The president of Indiana University Health’s Methodist and University hospitals will step down March 1, according to an internal memo.

Jim Terwilliger had led IU Health’s two flagship hospitals since July 2012, when longtime executive Sam Odle retired.

But Terwilliger appears to have lost out in a game of musical chairs that developed after IU Health hired a second executive, Dennis Murphy, to fill Odle's other job of chief operating officer for the entire hospital system. Murphy, who arrived in Indianapolis six months ago, launched a leadership reorganization that has now led to Terwilliger's departure.

Terwiliger methodist mug Terwilliger

“I have decided to reorganize a portion of the leadership within the academic health center,” Murphy wrote in the memo, which was distributed to executives throughout the IU Health system. “Jim Terwilliger will be stepping down as the president for IU Health Methodist and University hospitals effective March 1, 2014, to pursue leadership opportunities outside of IU Health.”

Dr.
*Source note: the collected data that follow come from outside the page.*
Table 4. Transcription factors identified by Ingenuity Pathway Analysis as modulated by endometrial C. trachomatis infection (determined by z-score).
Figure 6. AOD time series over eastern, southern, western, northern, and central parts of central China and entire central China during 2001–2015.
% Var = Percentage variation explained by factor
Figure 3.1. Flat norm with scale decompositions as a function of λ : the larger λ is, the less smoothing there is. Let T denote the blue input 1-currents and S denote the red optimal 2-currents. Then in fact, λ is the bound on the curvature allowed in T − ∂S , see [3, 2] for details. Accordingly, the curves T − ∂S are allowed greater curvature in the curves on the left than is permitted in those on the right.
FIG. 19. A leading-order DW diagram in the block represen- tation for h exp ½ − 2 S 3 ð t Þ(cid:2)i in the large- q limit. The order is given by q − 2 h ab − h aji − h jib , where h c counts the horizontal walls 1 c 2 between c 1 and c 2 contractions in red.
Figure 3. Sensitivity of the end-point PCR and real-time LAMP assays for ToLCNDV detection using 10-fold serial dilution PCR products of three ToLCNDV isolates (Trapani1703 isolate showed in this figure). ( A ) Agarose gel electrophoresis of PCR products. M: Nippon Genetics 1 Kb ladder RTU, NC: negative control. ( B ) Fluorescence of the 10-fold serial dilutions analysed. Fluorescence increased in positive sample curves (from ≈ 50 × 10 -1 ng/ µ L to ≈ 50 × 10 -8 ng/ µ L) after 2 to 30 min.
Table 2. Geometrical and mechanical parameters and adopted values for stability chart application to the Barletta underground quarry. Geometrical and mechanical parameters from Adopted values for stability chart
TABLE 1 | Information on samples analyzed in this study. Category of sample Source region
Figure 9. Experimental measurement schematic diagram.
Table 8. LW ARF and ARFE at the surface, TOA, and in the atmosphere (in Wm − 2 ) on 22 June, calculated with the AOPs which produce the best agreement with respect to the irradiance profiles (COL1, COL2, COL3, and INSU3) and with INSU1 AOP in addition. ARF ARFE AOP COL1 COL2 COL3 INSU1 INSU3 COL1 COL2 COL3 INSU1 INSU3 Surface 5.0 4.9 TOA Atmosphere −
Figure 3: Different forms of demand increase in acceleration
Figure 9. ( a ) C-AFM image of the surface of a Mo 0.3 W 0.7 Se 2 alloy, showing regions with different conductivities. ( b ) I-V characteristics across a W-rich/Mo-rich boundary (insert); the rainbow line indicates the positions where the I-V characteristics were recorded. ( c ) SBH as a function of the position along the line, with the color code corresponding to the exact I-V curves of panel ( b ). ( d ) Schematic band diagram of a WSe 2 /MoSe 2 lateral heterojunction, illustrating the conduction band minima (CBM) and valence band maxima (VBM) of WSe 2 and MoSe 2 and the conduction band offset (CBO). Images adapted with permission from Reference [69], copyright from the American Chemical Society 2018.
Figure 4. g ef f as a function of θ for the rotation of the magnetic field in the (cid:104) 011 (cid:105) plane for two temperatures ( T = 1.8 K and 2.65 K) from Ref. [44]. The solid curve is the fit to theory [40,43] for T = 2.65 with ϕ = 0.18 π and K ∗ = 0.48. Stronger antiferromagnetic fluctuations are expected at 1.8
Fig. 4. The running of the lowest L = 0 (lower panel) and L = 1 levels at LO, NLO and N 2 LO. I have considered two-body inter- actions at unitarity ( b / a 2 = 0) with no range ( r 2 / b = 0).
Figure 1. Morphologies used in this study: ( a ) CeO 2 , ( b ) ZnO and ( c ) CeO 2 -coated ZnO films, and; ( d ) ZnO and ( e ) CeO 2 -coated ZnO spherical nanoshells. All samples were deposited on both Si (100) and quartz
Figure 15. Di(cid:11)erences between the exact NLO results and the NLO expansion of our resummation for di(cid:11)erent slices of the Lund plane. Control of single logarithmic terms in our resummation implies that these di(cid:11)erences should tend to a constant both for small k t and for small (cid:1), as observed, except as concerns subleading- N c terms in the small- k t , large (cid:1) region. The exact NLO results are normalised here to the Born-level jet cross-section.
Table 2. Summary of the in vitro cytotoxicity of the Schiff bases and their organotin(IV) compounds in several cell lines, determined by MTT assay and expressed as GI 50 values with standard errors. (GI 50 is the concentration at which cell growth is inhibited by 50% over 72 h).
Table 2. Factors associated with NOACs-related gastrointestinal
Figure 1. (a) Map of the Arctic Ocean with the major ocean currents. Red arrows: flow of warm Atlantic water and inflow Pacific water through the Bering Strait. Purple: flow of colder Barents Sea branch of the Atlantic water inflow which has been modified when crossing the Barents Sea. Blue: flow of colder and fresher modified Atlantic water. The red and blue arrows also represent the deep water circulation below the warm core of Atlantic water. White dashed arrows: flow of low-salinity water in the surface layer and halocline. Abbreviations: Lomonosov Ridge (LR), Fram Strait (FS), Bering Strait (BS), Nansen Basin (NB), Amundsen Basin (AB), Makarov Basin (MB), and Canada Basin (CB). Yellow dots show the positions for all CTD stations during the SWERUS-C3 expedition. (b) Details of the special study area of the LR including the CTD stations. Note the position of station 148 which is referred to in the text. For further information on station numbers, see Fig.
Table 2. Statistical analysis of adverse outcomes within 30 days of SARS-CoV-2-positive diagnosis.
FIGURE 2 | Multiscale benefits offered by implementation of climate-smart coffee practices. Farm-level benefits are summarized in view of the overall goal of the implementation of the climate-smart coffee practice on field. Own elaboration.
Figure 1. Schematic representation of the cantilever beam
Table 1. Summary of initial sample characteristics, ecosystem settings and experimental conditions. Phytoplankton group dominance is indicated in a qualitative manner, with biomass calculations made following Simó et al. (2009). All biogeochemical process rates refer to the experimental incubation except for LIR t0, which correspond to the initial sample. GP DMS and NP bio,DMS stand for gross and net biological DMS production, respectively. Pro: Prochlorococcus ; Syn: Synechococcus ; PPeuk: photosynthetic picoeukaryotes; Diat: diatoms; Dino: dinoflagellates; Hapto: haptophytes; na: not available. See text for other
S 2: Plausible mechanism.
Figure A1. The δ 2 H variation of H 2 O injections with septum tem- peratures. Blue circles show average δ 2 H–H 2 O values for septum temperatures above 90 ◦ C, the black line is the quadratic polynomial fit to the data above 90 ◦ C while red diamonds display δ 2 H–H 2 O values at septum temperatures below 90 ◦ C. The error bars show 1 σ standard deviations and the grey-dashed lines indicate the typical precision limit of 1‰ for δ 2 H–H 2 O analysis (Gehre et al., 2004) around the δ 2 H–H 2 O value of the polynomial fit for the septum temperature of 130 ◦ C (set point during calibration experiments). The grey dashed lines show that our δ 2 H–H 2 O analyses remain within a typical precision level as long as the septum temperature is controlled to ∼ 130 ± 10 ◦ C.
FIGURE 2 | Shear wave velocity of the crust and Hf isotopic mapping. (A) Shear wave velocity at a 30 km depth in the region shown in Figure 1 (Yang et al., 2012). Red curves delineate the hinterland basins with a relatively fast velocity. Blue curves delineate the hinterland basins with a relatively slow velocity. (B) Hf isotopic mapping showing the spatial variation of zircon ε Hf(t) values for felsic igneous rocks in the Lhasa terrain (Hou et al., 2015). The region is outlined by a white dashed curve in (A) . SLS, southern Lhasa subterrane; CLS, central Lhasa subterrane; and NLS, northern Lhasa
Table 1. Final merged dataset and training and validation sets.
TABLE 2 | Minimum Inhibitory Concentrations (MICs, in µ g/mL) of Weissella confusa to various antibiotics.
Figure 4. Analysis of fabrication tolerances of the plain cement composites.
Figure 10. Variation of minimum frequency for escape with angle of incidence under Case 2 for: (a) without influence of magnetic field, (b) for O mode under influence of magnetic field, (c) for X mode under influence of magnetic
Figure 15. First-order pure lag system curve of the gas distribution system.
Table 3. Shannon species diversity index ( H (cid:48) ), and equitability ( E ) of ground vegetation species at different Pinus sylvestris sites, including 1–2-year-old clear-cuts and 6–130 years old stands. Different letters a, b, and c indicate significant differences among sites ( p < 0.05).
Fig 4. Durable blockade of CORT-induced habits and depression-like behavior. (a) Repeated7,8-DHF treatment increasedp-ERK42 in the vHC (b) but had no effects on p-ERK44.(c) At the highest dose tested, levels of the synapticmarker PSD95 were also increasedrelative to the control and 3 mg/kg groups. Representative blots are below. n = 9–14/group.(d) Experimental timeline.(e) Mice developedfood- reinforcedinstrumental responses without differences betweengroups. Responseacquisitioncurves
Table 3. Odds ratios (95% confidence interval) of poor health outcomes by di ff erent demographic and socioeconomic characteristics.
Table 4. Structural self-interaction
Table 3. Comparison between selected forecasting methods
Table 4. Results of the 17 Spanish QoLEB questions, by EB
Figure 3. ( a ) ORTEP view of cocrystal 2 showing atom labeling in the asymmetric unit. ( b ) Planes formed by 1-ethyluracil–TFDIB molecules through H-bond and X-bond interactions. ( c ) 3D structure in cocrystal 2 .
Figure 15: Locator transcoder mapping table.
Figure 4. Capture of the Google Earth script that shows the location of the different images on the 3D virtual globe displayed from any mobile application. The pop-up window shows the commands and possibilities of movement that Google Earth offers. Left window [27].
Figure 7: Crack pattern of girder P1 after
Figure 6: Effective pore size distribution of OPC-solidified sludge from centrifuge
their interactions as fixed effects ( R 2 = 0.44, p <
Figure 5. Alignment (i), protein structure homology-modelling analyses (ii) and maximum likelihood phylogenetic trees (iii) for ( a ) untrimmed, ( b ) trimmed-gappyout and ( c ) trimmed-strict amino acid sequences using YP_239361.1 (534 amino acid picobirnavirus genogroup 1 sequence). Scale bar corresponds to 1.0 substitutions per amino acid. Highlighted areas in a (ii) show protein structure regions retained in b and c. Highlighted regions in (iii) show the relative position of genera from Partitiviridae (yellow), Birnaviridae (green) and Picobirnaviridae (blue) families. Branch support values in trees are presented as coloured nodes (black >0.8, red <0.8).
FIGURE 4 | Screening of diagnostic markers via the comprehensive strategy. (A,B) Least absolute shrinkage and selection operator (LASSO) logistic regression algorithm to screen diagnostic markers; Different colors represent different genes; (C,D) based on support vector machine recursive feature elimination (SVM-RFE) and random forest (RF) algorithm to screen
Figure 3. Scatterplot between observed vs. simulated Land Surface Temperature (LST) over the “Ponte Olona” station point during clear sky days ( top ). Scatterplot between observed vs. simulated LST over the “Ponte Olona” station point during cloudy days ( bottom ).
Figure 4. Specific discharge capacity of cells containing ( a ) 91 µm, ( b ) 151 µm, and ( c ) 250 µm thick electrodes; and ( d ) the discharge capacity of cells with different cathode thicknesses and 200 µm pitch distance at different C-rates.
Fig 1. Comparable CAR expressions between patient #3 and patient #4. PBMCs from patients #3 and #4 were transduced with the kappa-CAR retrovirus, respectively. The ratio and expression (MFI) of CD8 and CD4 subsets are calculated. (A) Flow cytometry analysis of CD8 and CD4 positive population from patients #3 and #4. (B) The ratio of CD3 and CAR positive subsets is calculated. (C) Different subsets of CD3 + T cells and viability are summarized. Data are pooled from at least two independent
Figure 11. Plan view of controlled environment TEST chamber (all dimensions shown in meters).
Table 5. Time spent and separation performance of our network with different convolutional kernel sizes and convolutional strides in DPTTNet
Jeff Sperring, the CEO of IU Health’s Riley Hospital for Children, will serve as interim president of Methodist and University hospitals, while IU Health conducts a search for a permanent replacement.

Terwilliger has agreed to help Sperring make the transition to his additional role.

Terwilliger, 52, hasn’t been at IU Health long. He arrived in June 2011 as vice president of IU Health Cancer Services, after leading the cancer business at the University of Pittsburgh Medical Center.

While in Indianapolis, Terwilliger joined the board of the United Way of Central Indiana.

Terwilliger became the interim chief of Methodist and University hospitals after Odle, a Methodist executive for more than 30 years, retired. IU Health named Terwilliger president of those hospitals in September 2012.

During his short tenure, Terwilliger was involved in two tough decisions. He and other IU Health executives decided to halt construction of a new bed tower at Methodist that could have cost up to $500 million.

In addition, Terwilliger and Sperring worked to cut 746 positions from IU Health’s three downtown hospitals.

“Please join me in thanking Jim for his contributions to the IU Health team,” Murphy wrote in his memo.